PROVIDED TEXT:

What to do with VERY expensive gift don't want/like? Update - Post 32, p 3!

My husband is the classic giver of expensive gifts I do not need/want/like. One common theme for a while was gifts that were suspiciously like items that he would really enjoy. I finally gave up and either get my own gifts or give him a list with specific details and instructions NOT to deviate from the list. We're almost there...but now his thing is mail order gifts (ie Pajama Gram, Vermont Teddy Bear, etc). Enough is enough...I'd rather no gift than gifts I don't need.

In general I tell me husband the truth...does it hurt his feelings, yes sometimes, but I'd have a hard time faking my love for a gift that I really don't like so he'd figure it out anyway. Be gentle, but just tell him the truth in the long run you'll both feel better about it.
 
Luckily I never have this dilemma because dh no longer picks anything out on his own. He has learned from his past mistakes :lmao:
If it is truly something you don't need, or will ever use, I would just come out and tell him the truth.
 
In April, DH surprised me with a diamond ring for our tenth anniversary. He had worked hard to make it a surprise (which it was ~ I had no idea) and was very proud of himself. Well, the ring was not at all something I would wear. I was so torn...do I tell him or don't I??? Well, I told him a few days later. I told him how much it meant to me that he had done all of this for me, but I just had some hang ups that would never allow me to feel comfortable in that ring. He completely understood and we took it back together.

DATASET ENTRIES:
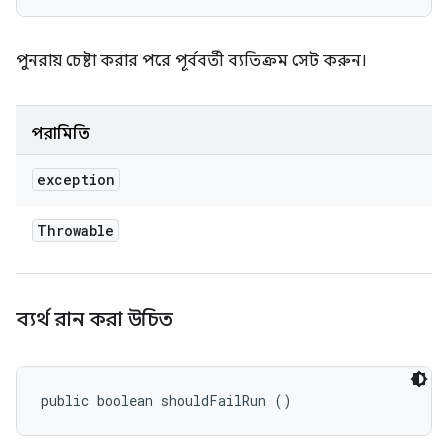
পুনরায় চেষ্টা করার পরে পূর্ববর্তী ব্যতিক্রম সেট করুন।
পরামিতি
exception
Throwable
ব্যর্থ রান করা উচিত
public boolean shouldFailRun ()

EXERCISE GOAL:
Transcribe the passage of the forum thread on unwanted gifts, starting with "In April, DH" and going on through "it back together.". These rows come from a different source than the forum thread.

TASK ANSWER:
In April, DH surprised me with a diamond ring for our tenth anniversary. He had worked hard to make it a surprise (which it was ~ I had no idea) and was very proud of himself. Well, the ring was not at all something I would wear. I was so torn...do I tell him or don't I??? Well, I told him a few days later. I told him how much it meant to me that he had done all of this for me, but I just had some hang ups that would never allow me to feel comfortable in that ring. He completely understood and we took it back together.